There were 58 deaths in the cohort, for an overall mortality rate of 8.3%. This did not differ significantly from the death rate for controls without underlying rheumatic/inflammatory diseases in the Lille University Hospital COVID-19 Research Network (OR 1.45, 95% CI 0.87-2.42). Deaths were more frequent, however, in patients who were older and who had comorbidities including interstitial lung disease, coronary heart disease, and diabetes.

The finding that corticosteroid use was associated with the development of severe COVID-19 was similar to what has been seen in other studies of rheumatic/musculoskeletal diseases and inflammatory bowel disease. Nonetheless, methylprednisolone and dexamethasone have been helpful in patients who develop the very severe COVID cytokine storm, suggesting “that the beneficial or aggravating effect of corticosteroids is a matter of timing,” the investigators wrote.
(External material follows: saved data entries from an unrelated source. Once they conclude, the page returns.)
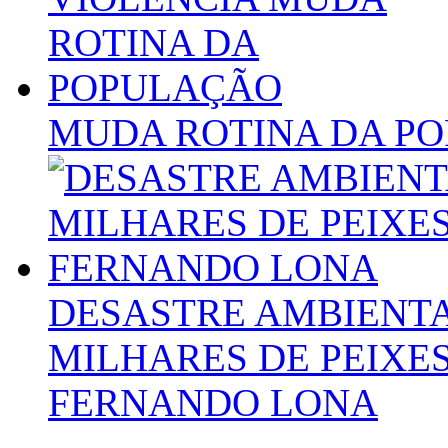
MUDA ROTINA DA P
DESASTRE AMBIENTA
MILHARES DE PEIXE
FERNANDO LONA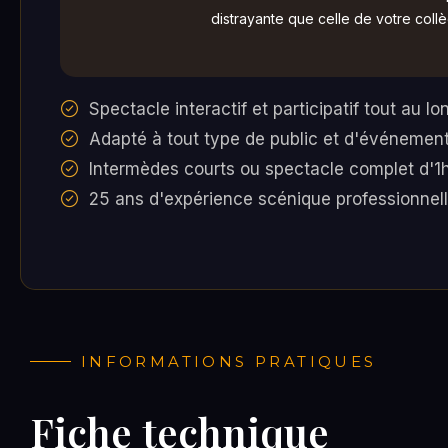
distrayante que celle de votre coll
Spectacle interactif et participatif tout au lo
Adapté à tout type de public et d'événemen
— Témoignage client
Intermèdes courts ou spectacle complet d'1
25 ans d'expérience scénique professionnel
INFORMATIONS PRATIQUES
Fiche technique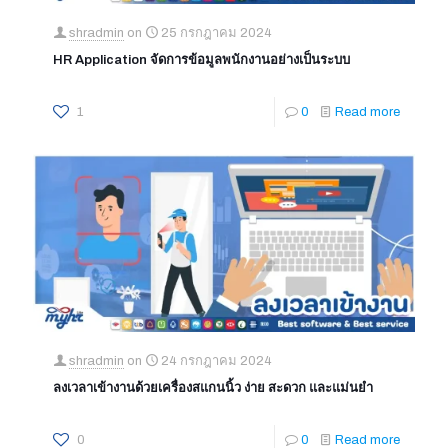
shradmin
on
25 กรกฎาคม 2024
HR Application จัดการข้อมูลพนักงานอย่างเป็นระบบ
1
0
Read more
shradmin
on
24 กรกฎาคม 2024
ลงเวลาเข้างานด้วยเครื่องสแกนนิ้ว ง่าย สะดวก และแม่นยำ
0
0
Read more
“In addition to monitoring the evolution of COVID-19 severity and outcomes, we confirmed the impact of comorbidities within the population with inflammatory rheumatic and musculoskeletal diseases and generated preliminary data on the effects of antirheumatic therapies on disease prognosis following SARS-CoV-2 infection,” they concluded.

A limitation of the study was the possibility of selection bias, they acknowledged.

Disclosures

The authors reported no financial conflicts.